• _ASSIGNED TASK_: Could you give these lines again, substituting "camera parameters" for "lens parameters" and changing nothing else, with the pictures left out?

• _THE DATA_:
☆ ☆ ☆ ☆ ☆ ☆ ☆
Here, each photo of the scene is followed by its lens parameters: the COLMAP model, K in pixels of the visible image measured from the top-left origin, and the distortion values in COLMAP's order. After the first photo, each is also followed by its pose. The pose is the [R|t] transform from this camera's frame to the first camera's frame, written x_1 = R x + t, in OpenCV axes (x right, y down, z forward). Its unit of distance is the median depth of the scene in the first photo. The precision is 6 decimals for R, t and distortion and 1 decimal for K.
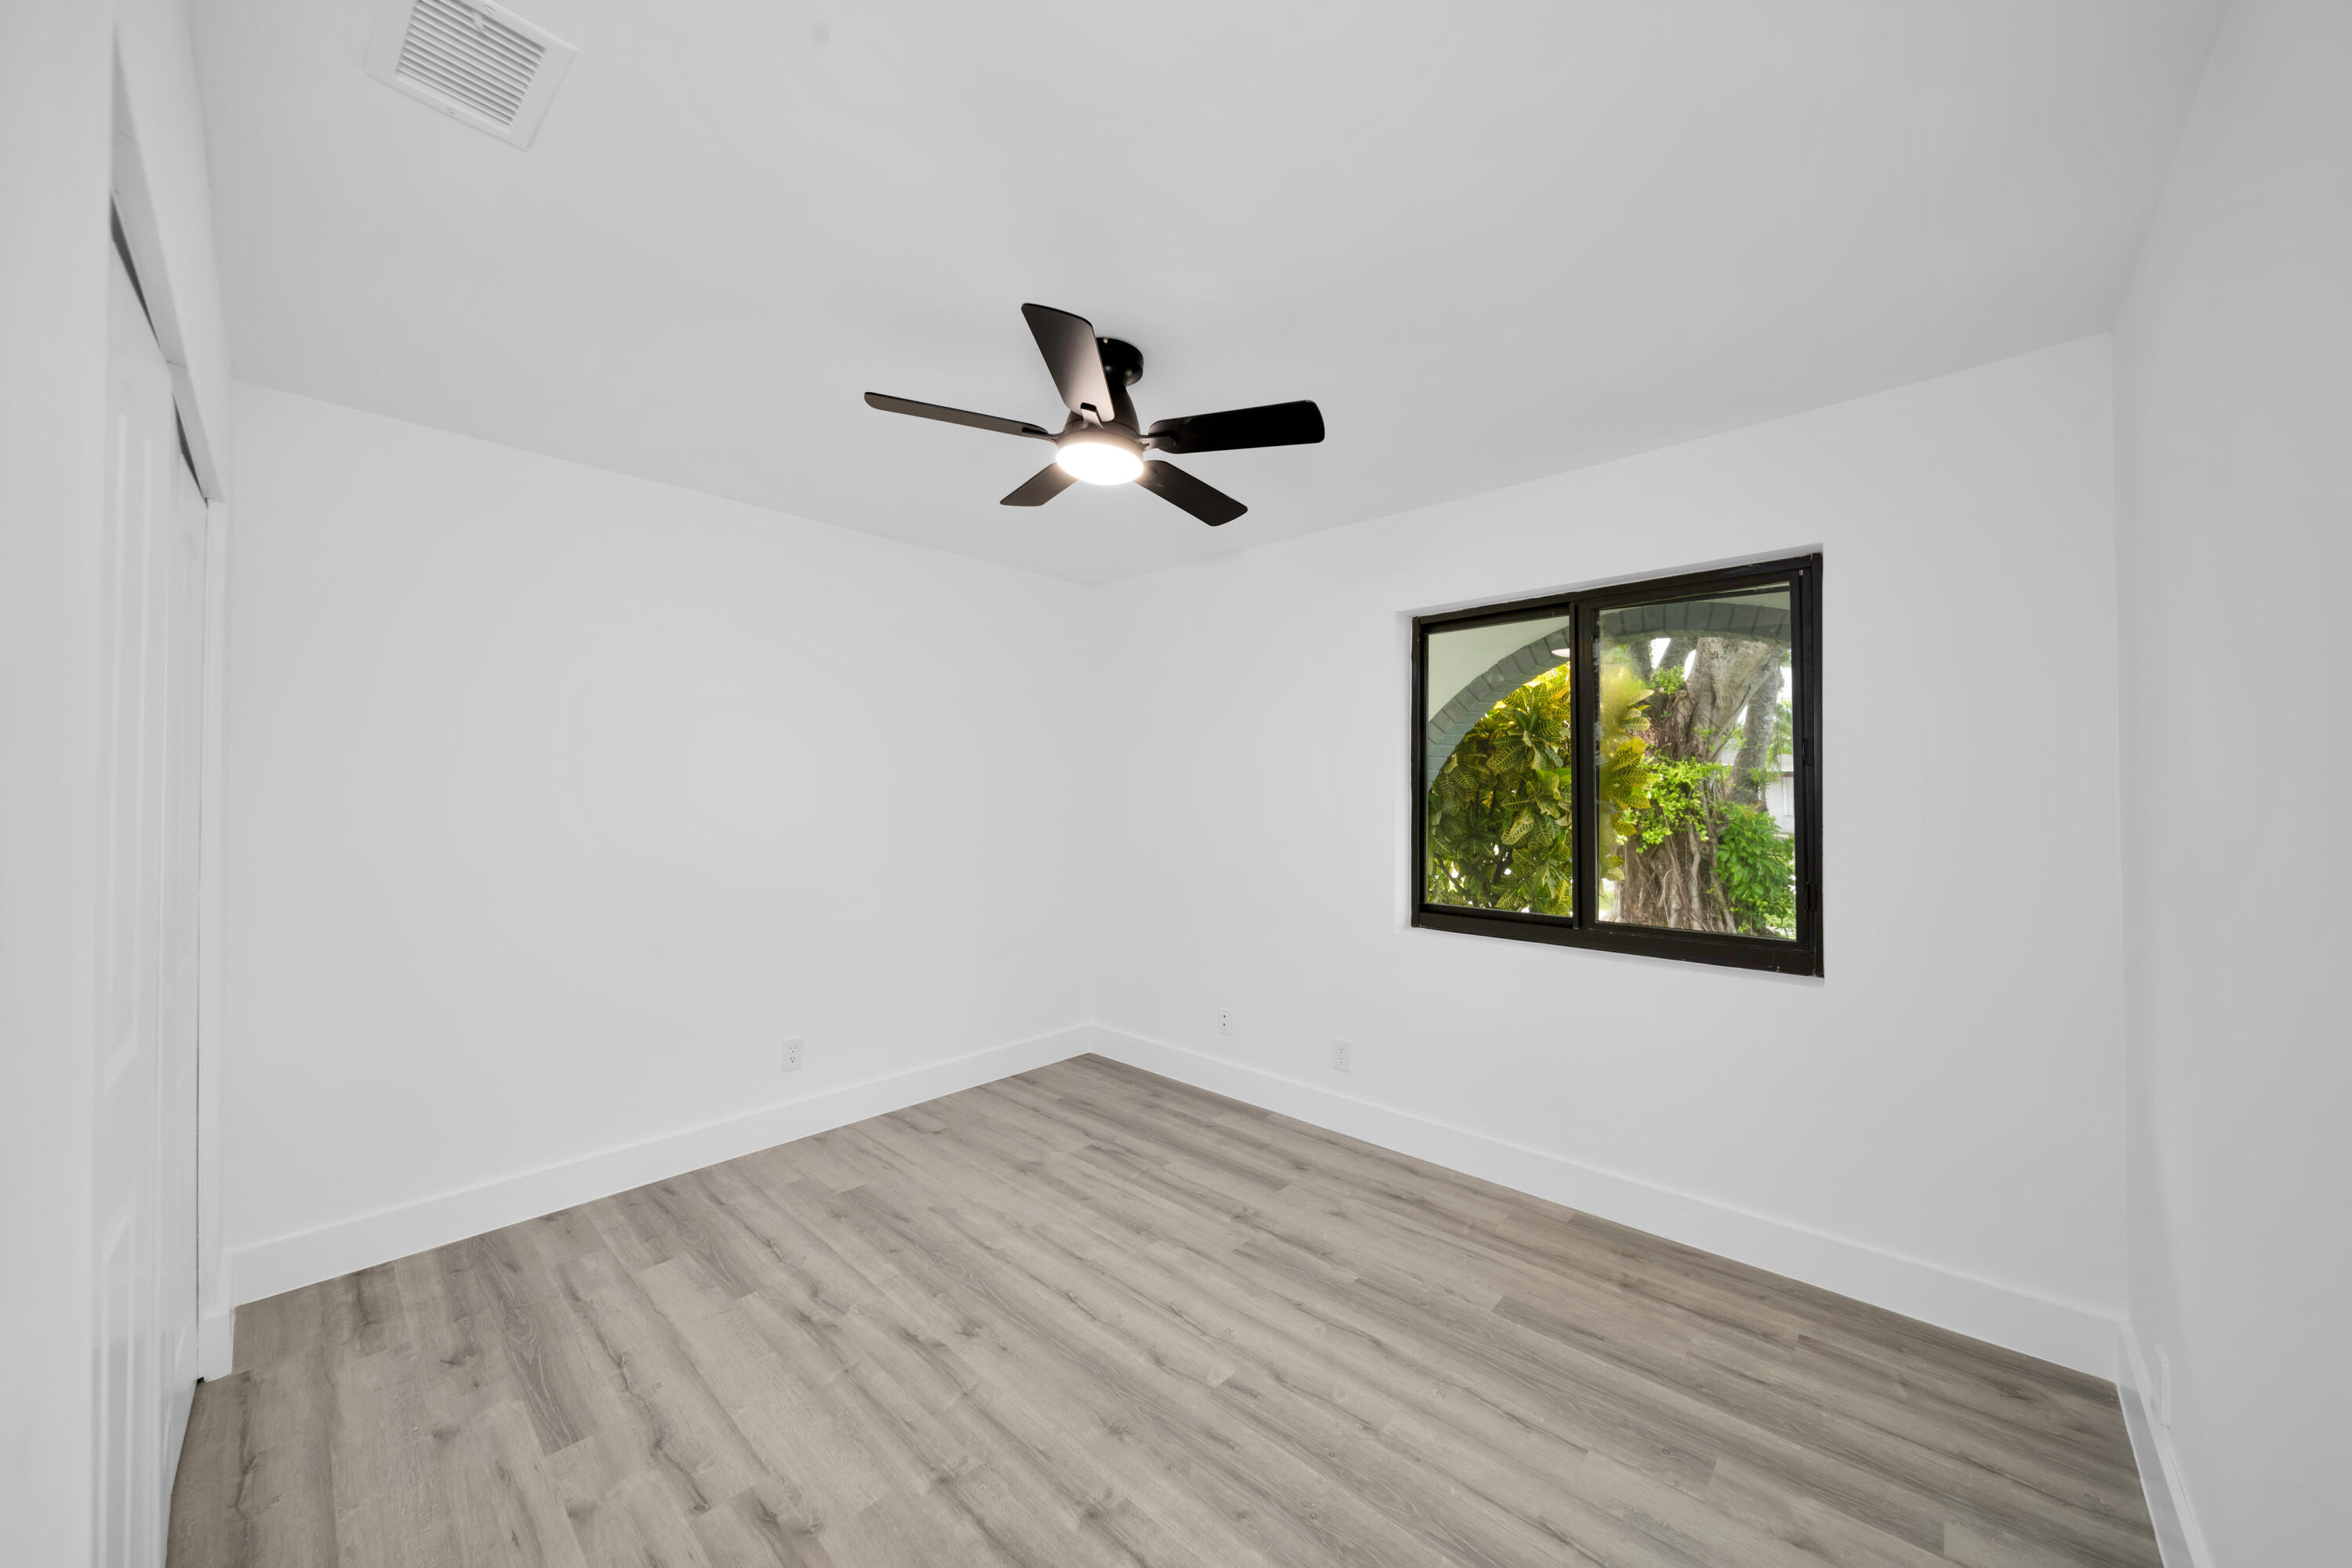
lens RADIAL K [[821.4, 0, 1180.7], [0, 821.4, 779.6], [0, 0, 1]] dist [-0.002510, -0.000367]
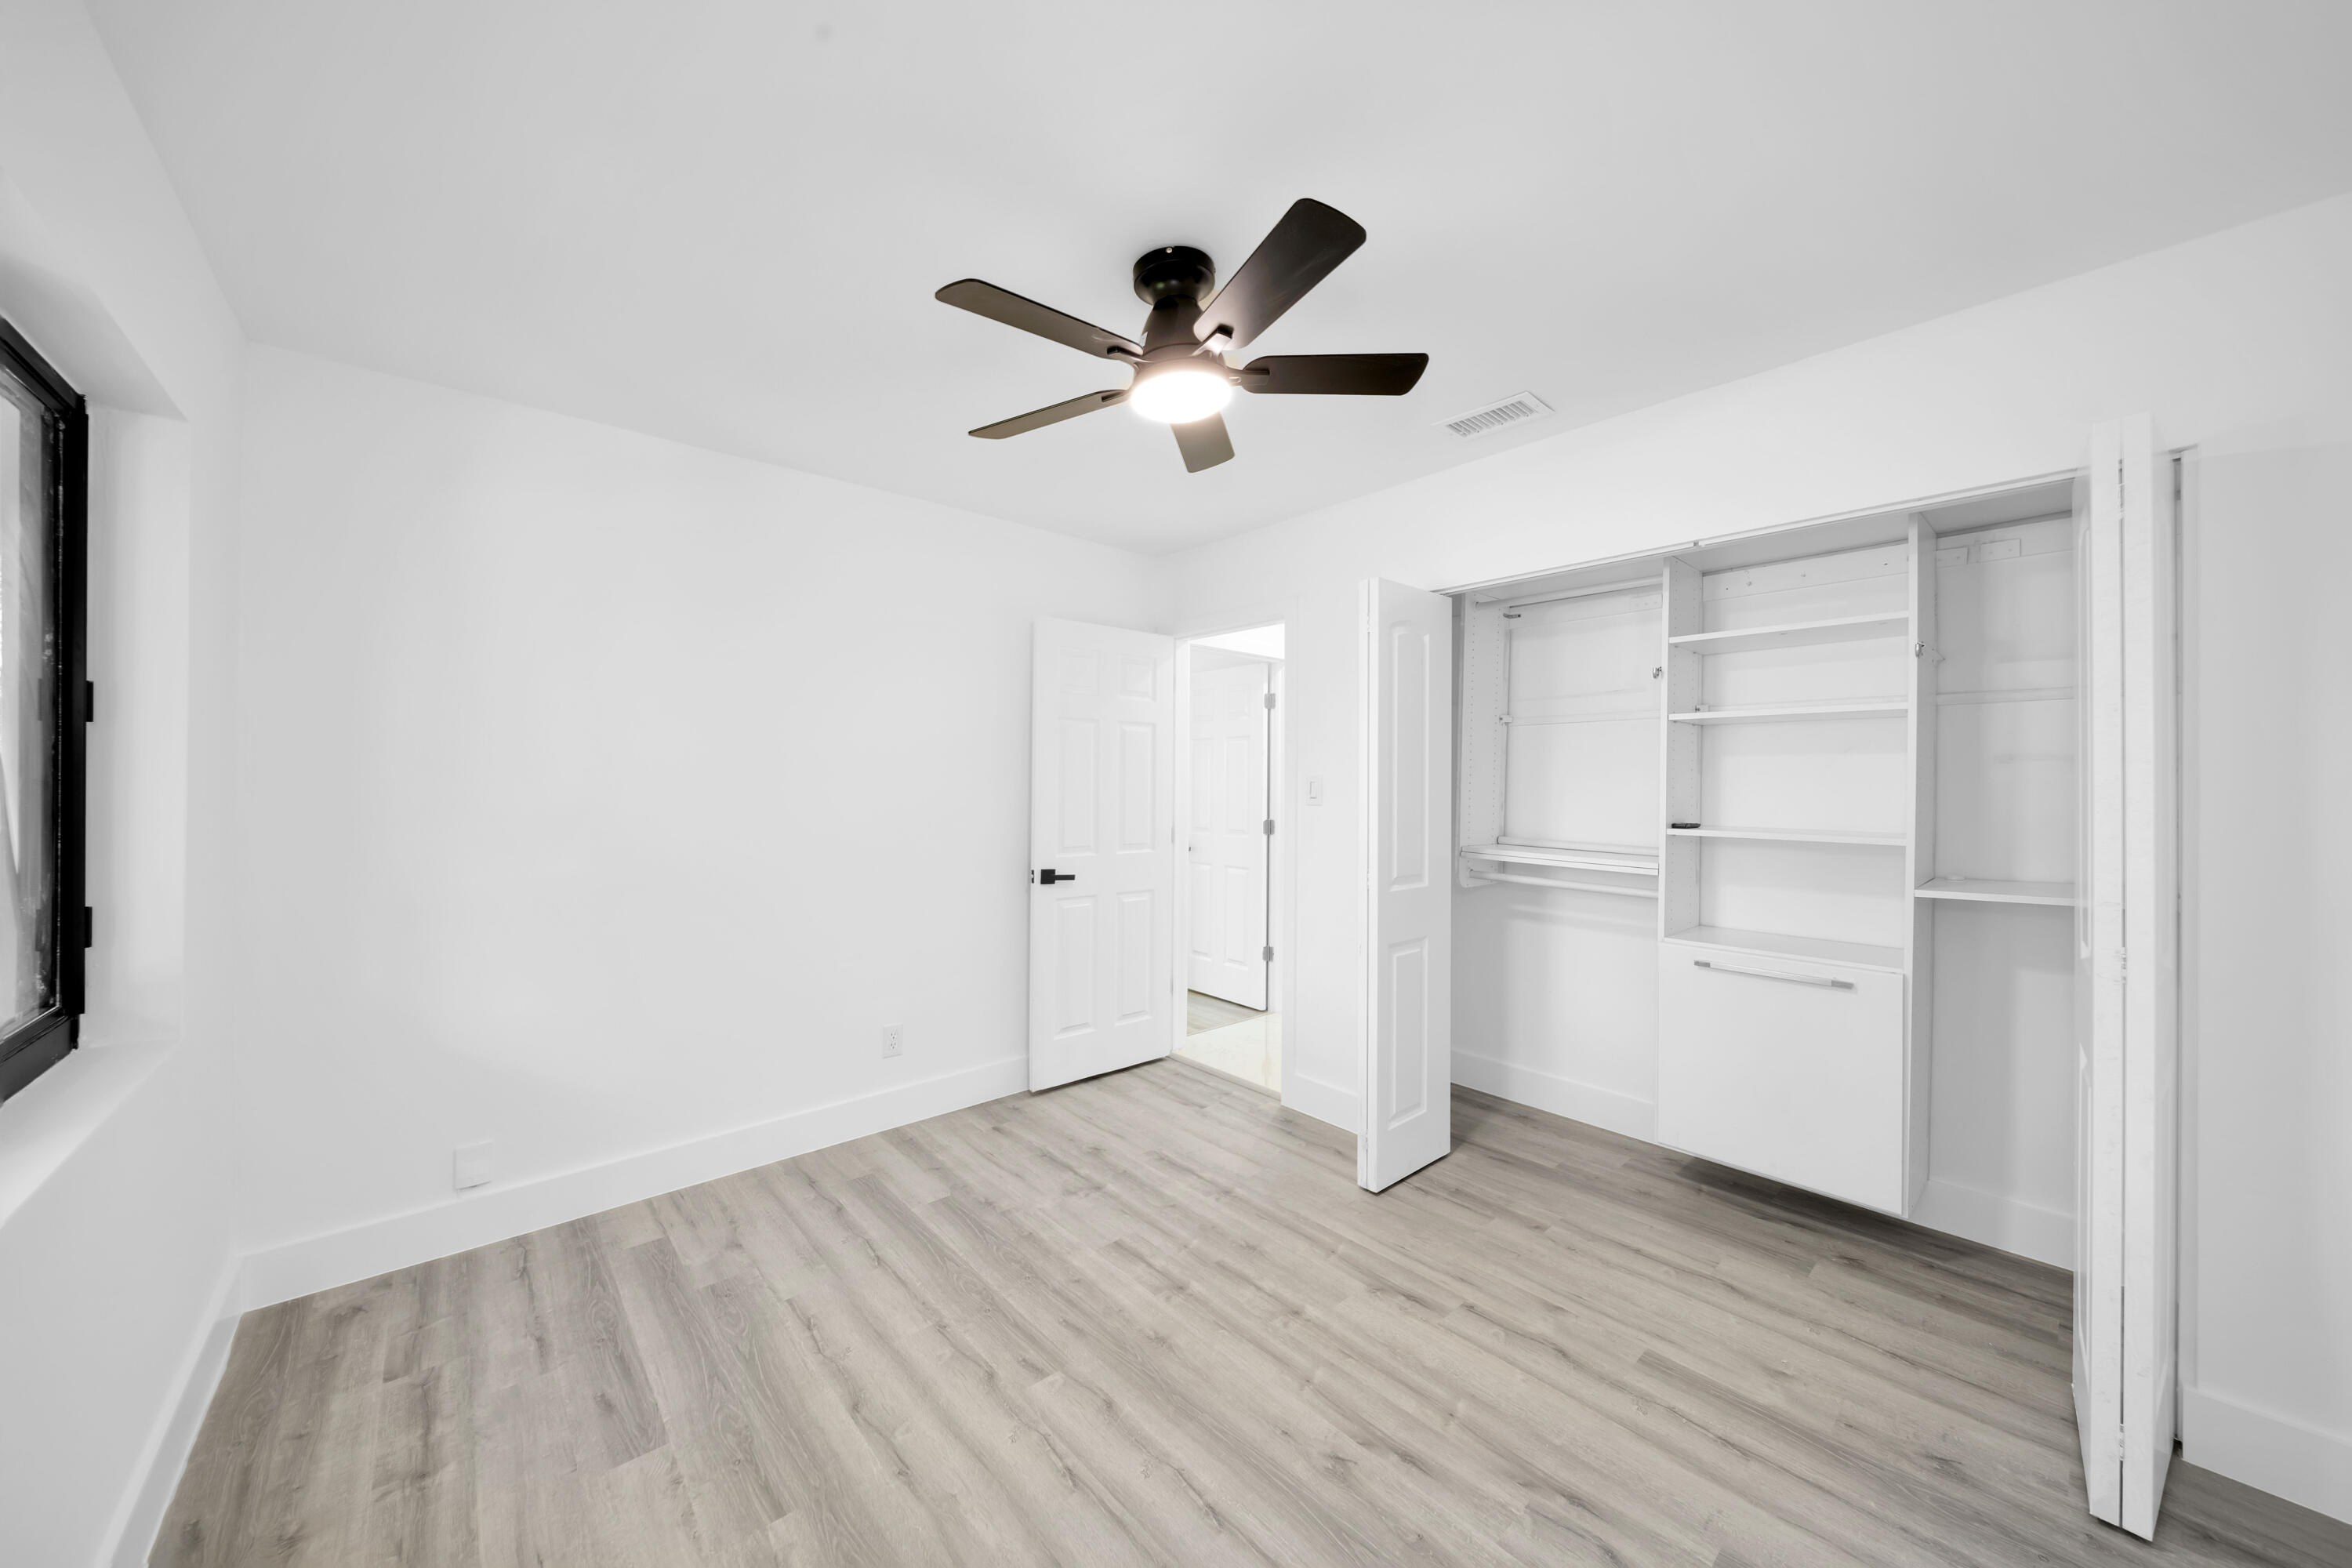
lens RADIAL K [[821.4, 0, 1180.7], [0, 821.4, 779.6], [0, 0, 1]] dist [-0.002510, -0.000367]
pose [[-0.994960, -0.007719, 0.099977, -0.196645], [-0.009198, 0.999855, -0.014340, 0.034784], [-0.099852, -0.015188, -0.994886, 1.958346]]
☆ ☆ ☆ ☆ ☆ ☆ ☆
• _EXERCISE OUTPUT_:
Here, each photo of the scene is followed by its camera parameters: the COLMAP model, K in pixels of the visible image measured from the top-left origin, and the distortion values in COLMAP's order. After the first photo, each is also followed by its pose. The pose is the [R|t] transform from this camera's frame to the first camera's frame, written x_1 = R x + t, in OpenCV axes (x right, y down, z forward). Its unit of distance is the median depth of the scene in the first photo. The precision is 6 decimals for R, t and distortion and 1 decimal for K.
lens RADIAL K [[821.4, 0, 1180.7], [0, 821.4, 779.6], [0, 0, 1]] dist [-0.002510, -0.000367]
lens RADIAL K [[821.4, 0, 1180.7], [0, 821.4, 779.6], [0, 0, 1]] dist [-0.002510, -0.000367]
pose [[-0.994960, -0.007719, 0.099977, -0.196645], [-0.009198, 0.999855, -0.014340, 0.034784], [-0.099852, -0.015188, -0.994886, 1.958346]]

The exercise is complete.